To find the absolute maximum and minimum values of the function f(x, y) = xy^2 + 5 on the set D, we will follow these steps:
Step 1: Determine the critical points of f(x, y) within the given domain D. These are the points where the gradient of f(x, y) is zero or undefined.
First, find the partial derivatives of f(x, y) with respect to x and y:
∂f/∂x = y^2
∂f/∂y = 2xy
Setting each partial derivative equal to zero and solving for x and y, we get:
y^2 = 0 (from ∂f/∂x = 0)
=> y = 0
2xy = 0 (from ∂f/∂y = 0)
=> x = 0 or y = 0
The critical points are (0, 0) and any points on the x-axis or y-axis that lie within the domain D.
Step 2: Evaluate the function f(x, y) at the critical points and boundary points of D.
Let's consider the boundary of D, which is described by the equation x^2 + y^2 = 3. We can parameterize this boundary by letting:
x = √(3)cosθ
y = √(3)sinθ
where θ is an angle between 0 and 2π.
Now substitute these values of x and y into f(x, y):
f(√(3)cosθ, √(3)sinθ) = (√(3)cosθ)(√(3)sinθ)^2 + 5
= 3cosθsin^2θ + 5
Step 3: Identify the maximum and minimum values of f(x, y) by comparing the values obtained from critical points and boundary points.
Let's evaluate f(x, y) at the critical point (0, 0):
f(0, 0) = (0)(0^2) + 5
= 5
Now, evaluate f(x, y) at the boundary points:
f(√(3)cosθ, √(3)sinθ) = 3cosθsin^2θ + 5
To find the maximum and minimum values of f(x, y) on the boundary, we can analyze the function 3cosθsin^2θ. Since this function is periodic with period π, we only need to consider values of θ between 0 and π.

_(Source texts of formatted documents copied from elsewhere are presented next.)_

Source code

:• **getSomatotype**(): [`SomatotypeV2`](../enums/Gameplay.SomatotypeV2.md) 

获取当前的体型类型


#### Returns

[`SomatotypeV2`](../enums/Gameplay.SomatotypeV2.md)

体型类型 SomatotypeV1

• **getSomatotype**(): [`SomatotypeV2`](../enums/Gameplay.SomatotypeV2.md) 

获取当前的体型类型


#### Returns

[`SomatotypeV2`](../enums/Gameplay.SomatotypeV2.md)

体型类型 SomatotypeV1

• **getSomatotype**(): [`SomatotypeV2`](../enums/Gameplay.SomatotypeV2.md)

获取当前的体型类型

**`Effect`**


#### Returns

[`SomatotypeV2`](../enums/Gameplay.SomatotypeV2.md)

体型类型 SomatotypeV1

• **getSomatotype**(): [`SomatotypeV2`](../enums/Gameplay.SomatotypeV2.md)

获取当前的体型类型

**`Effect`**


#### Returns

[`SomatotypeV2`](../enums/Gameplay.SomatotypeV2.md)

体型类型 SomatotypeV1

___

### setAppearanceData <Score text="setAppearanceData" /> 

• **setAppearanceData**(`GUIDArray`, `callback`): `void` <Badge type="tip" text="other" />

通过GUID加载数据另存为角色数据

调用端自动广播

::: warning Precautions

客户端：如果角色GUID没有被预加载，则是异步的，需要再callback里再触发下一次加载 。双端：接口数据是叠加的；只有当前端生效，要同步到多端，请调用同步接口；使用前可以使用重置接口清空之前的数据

We take the derivative of the function with respect to θ:
d/dθ (3cosθsin^2θ) = 3cosθ[2sinθcosθ] = 6cosθsinθcosθ = 3sin2θcosθ
Setting the derivative equal to zero and solving for θ, we get:
3sin2θcosθ = 0
sin2θcosθ = 0
From this equation, the critical points occur when sin2θ = 0 or cosθ = 0.
When sin2θ = 0:
2θ = 0 or π, leading to θ = 0 or π/2
When cosθ = 0:
θ = π/2 or 3π/2
These critical points correspond to the values of θ for which the function 3cosθsin^2θ is at a maximum or minimum.
Now we evaluate f(x, y) at these critical points using the expression:
f(√(3)cosθ, √(3)sinθ) = 3cosθsin^2θ + 5
For θ = 0:
f(√(3)cos0, √(3)sin0) = 3cos0sin^20 + 5
= 0 + 5
= 5
For θ = π/2:
f(√(3)cos(π/2), √(3)sin(π/2)) = 3cos(π/2)sin^2(π/2) + 5
= 0 + 5
= 5
For θ = π:
f(√(3)cosπ, √(3)sinπ) = 3cosπsin^2π + 5
= 0 + 5
= 5
For θ = 3π/2:
f(√(3)cos(3π/2), √(3)sin(3π/2)) = 3cos(3π/2)sin^2(3π/2) + 5
= 0 + 5
= 5
The maximum value of f(x, y) occurs at the points (0, 0) and on the boundary of D, where f(x, y) = 5. The minimum value of f(x, y) is also 5 on the entire set D.
Therefore, the absolute maximum value of f on the set D is 5, and the absolute minimum value is also 5.